The IMF As a Biased Global Insurance Mechanism: Asymmetrical Moral Hazard, Reserve Accumulation, and Financial Crises
Phillip Lipscy & Haillie Na-Kyung Lee
International Organization, forthcoming
Abstract:
A large literature has established that the International Monetary Fund (IMF) is heavily politicized. We argue that this politicization has important consequences for international reserve accumulation and financial crises. The IMF generates moral hazard asymmetrically, reducing the expected costs of risky lending and policies for states that are politically influential vis-à-vis the institution. Using a panel data set covering 1980 to 2010, we show that proxies for political influence over the IMF are associated with outcomes indicative of moral hazard: lower international reserves and more frequent financial crises. We support our causal claims by applying the synthetic control method to Taiwan, which was expelled from the IMF in 1980. Consistent with our predictions, Taiwan's expulsion led to a sharp increase in precautionary international reserves and exceptionally conservative financial policies.

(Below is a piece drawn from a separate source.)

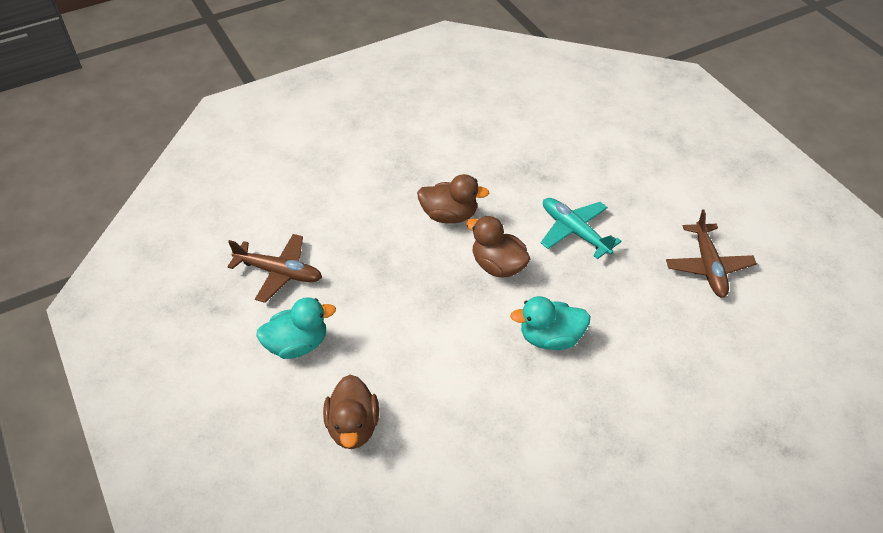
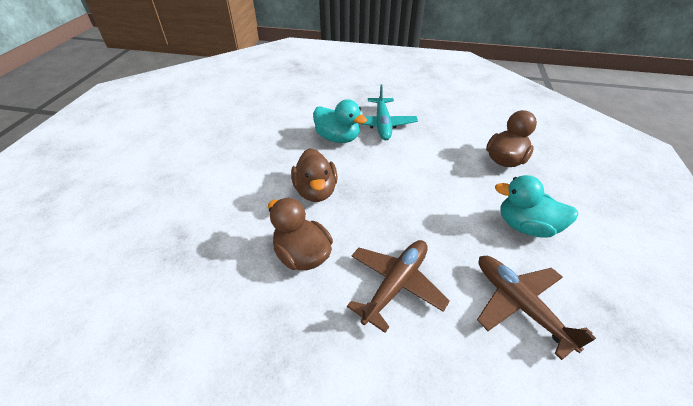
camera: 140 degrees left, 5 degrees down
(574, 232) = (233, 180): turquoise plane -> turquoise plane (382, 124)
(708, 266) = (201, 121): brown plane -> brown plane (395, 285)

The Rise of the Dollar and Fall of the Euro as International Currencies
Matteo Maggiori, Brent Neiman & Jesse Schreger
NBER Working Paper, December 2018
Abstract:
The modern notion of an international currency involves use in areas of international finance and trade that extend well beyond central banks' coffers. In addition to their important roles as foreign exchange reserves, international currencies are most frequently used to denominate corporate and government bonds, bank loans, and import and export invoices. These currencies offer unrivaled liquidity, constituting large shares of the volume on global foreign exchange markets, and are commonly chosen as the anchors targeted by countries with pegged or managed exchange rate regimes. In this short article, we provide evidence suggesting a recent rise in the use of the dollar, and fall of the use in the euro, with similar patterns manifesting across all these aspects of international currency use.
Population relatedness and cross-country idea flows: Evidence from book translations
Andrew Dickens
Journal of Economic Growth, December 2018, Pages 367–386
Abstract:
This paper establishes a robust relationship between idea flows across countries, as captured by book translations, and two measures of population relatedness. I argue that linguistic distance imposes a cost on idea flows, whereas genetic distance captures an incentive to communicate when dissimilar countries have more to learn from each other. Consistent with this hypothesis, I find that linguistic distance is negatively associated with book translations, whereas genetic distance is positively associated with book translations after conditioning on linguistic and geographic distance. In particular, the benchmark estimate indicates that a one standard deviation increase in linguistic distance reduces book translations by 12%, while a one standard deviation increase in genetic distance increases book translations by 10%.